Studies in the field of human behavioral genetics have shown that a it is always a combination of your genes and the environment lead to certain behavioral traits (see the last post on this blog http://meetyourself.co/2015/04/twins/).
However, there are a few cases in the animal kingdom, where a gene is directly responsible for a certain kind of behavior, regardless of the environment. Remarkably, in the fruit fly, Drosophila melanogaster (those annoying little things that swarm your untouched fruit basket), a gene, deliciously named ‘fruitless’ has been shown to play a direct role in the mating behavior of these flies! In an intriguing paper published in Cell around a decade ago, researchers found that by modifying this ‘fruitless’ gene, male fruit flies completely lose their ability to attract and mate with a female fly.
These little fruit flies that you invariably find in your kitchen display a remarkable courtship behavior, especially the males. This behavior is innately built into the make up of the male flies and is extremely elaborate and uniform.
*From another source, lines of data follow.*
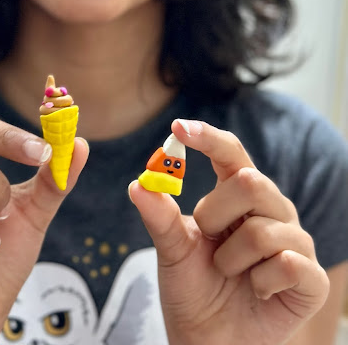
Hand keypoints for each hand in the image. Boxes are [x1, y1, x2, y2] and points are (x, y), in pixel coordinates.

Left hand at [129, 119, 328, 344]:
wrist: (210, 340)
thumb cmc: (194, 287)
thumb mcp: (172, 250)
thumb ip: (159, 217)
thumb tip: (138, 184)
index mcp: (239, 194)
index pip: (230, 152)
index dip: (207, 137)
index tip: (178, 126)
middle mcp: (272, 209)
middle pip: (251, 182)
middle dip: (215, 214)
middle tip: (206, 239)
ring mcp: (295, 241)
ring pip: (263, 229)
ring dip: (231, 258)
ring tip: (228, 272)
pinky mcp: (311, 277)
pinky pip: (287, 264)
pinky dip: (259, 282)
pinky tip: (255, 290)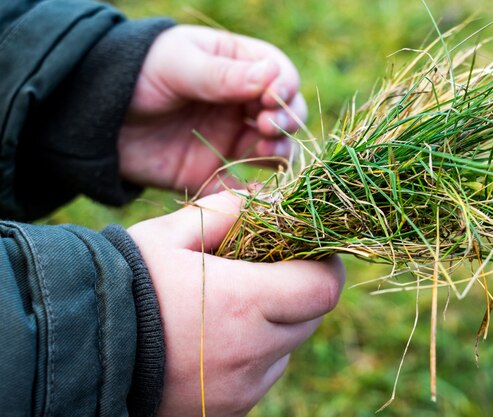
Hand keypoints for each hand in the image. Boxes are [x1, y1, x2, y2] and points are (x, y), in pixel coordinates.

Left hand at [119, 25, 306, 193]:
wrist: (94, 116)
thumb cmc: (137, 74)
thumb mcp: (179, 65)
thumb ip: (223, 75)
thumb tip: (272, 77)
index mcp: (237, 68)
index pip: (280, 75)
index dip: (284, 87)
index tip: (271, 99)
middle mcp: (239, 106)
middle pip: (284, 115)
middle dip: (286, 121)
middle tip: (264, 126)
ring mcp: (229, 141)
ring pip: (274, 151)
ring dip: (280, 153)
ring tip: (266, 152)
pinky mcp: (213, 174)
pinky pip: (244, 188)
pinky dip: (256, 193)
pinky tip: (256, 191)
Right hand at [127, 192, 344, 416]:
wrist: (75, 349)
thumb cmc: (123, 283)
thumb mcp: (171, 234)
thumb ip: (225, 210)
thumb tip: (267, 200)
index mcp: (242, 302)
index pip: (323, 289)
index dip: (327, 266)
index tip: (313, 252)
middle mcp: (250, 353)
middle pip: (310, 320)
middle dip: (299, 292)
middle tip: (267, 274)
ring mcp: (240, 390)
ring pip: (286, 350)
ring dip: (276, 326)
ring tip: (231, 311)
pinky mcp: (228, 412)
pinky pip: (261, 378)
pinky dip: (254, 356)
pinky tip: (215, 342)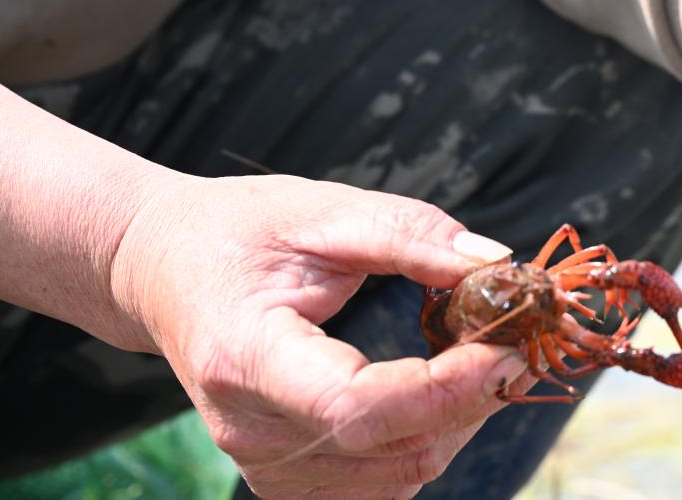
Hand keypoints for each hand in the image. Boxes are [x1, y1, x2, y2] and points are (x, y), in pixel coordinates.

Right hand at [110, 173, 531, 498]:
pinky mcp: (283, 476)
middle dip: (473, 399)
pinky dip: (427, 440)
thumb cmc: (240, 232)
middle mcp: (250, 428)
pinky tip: (440, 389)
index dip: (445, 386)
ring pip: (398, 476)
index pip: (358, 405)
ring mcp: (263, 463)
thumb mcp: (323, 210)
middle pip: (391, 449)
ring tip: (480, 355)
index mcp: (247, 357)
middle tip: (515, 337)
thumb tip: (495, 261)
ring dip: (459, 422)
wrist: (167, 269)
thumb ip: (409, 233)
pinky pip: (380, 485)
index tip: (506, 344)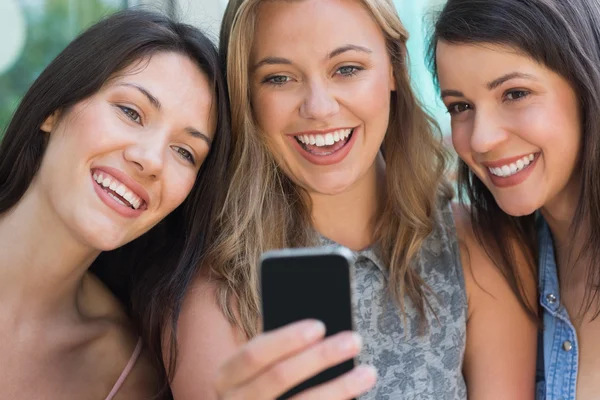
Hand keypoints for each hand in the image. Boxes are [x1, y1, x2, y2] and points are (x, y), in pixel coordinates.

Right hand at [215, 320, 376, 399]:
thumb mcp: (253, 371)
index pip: (254, 354)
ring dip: (339, 388)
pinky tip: (355, 398)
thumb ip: (276, 352)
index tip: (320, 326)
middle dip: (319, 357)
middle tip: (354, 340)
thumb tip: (320, 329)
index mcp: (226, 377)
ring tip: (368, 372)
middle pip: (279, 377)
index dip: (286, 339)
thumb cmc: (255, 389)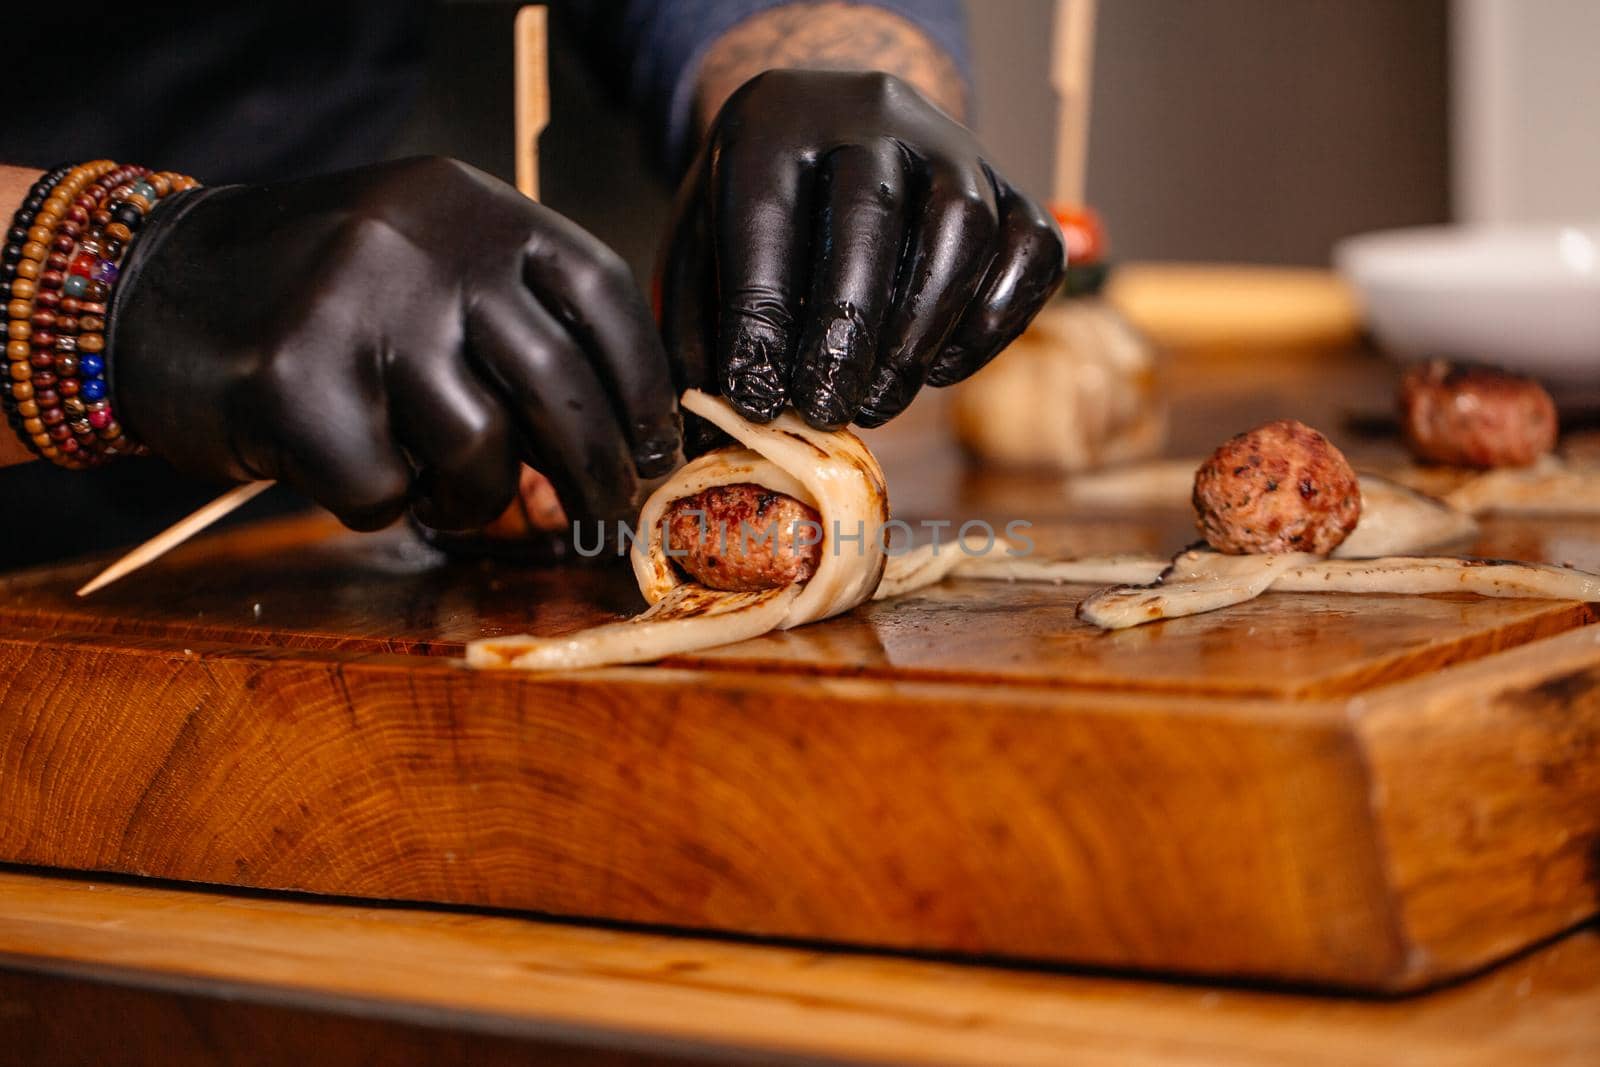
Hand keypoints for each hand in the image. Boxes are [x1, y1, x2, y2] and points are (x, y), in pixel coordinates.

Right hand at [112, 157, 679, 530]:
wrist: (145, 289)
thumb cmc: (320, 299)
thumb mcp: (428, 267)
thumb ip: (516, 326)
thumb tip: (621, 439)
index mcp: (470, 206)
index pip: (603, 295)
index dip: (644, 388)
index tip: (657, 448)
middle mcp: (420, 245)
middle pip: (559, 385)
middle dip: (596, 472)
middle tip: (602, 515)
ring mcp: (353, 309)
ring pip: (481, 452)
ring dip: (476, 498)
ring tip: (447, 492)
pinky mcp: (292, 385)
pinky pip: (386, 490)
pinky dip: (384, 505)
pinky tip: (353, 470)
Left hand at [661, 70, 1064, 430]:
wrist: (837, 137)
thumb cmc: (763, 215)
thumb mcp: (703, 252)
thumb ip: (700, 333)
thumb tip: (710, 439)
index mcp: (774, 120)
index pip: (766, 213)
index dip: (760, 316)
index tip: (754, 396)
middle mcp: (872, 113)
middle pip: (871, 211)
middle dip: (846, 329)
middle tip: (824, 410)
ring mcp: (955, 146)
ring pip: (962, 227)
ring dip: (921, 329)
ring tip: (880, 400)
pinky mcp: (1014, 188)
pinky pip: (1029, 250)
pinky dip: (992, 324)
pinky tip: (939, 369)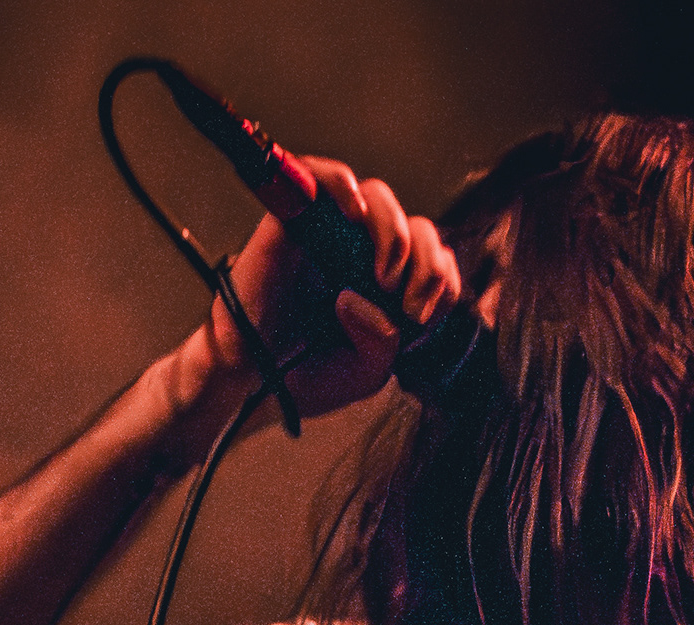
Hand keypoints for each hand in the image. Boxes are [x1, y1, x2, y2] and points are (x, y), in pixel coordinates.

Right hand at [201, 159, 465, 419]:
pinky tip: (355, 215)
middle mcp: (364, 251)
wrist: (252, 381)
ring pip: (378, 198)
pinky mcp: (292, 218)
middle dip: (426, 266)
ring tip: (383, 277)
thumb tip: (364, 301)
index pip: (436, 261)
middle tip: (406, 306)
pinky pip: (319, 174)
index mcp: (389, 284)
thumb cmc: (306, 371)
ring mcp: (330, 231)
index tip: (420, 318)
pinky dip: (344, 184)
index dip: (441, 283)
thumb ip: (382, 343)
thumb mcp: (364, 372)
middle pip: (416, 227)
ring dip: (394, 234)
Picture this…first the male fly orients himself towards the female, before tapping her with his forelegs. Next he sings her a song that is species specific (obviously you and I cannot enjoy this musical fiesta). this song is produced by one wing of the fly, which he flaps around. Finally, the male indulges himself by licking the females genitalia before curling his abdomen in anticipation.
It is important to keep in mind that while the females have this gene as well, they do not display the behavior that the males do.
Amazingly, this paper showed that when the ‘fruitless’ gene in female flies was modified in the same manner that it is in the males, the FEMALES displayed the same courtship behavior that males do! Vice versa, when the ‘fruitless’ gene was modified in the same manner as in the female, the male flies completely lost their ability to perform the entire courtship ritual!
This study showed that it is indeed possible for one gene to influence a complex behavioral pattern!
Interestingly, in humans, the only gene that comes close to determining a behavior is the role of the serotonin transporter gene in influencing depression. Even this is very controversial.
Of course, we are extremely complicated creatures, and perhaps it will be difficult to find a scenario where one single gene influences some aspects of our behavior. However, these kinds of studies in other animals and insects suggest that these genes do exist on our planet.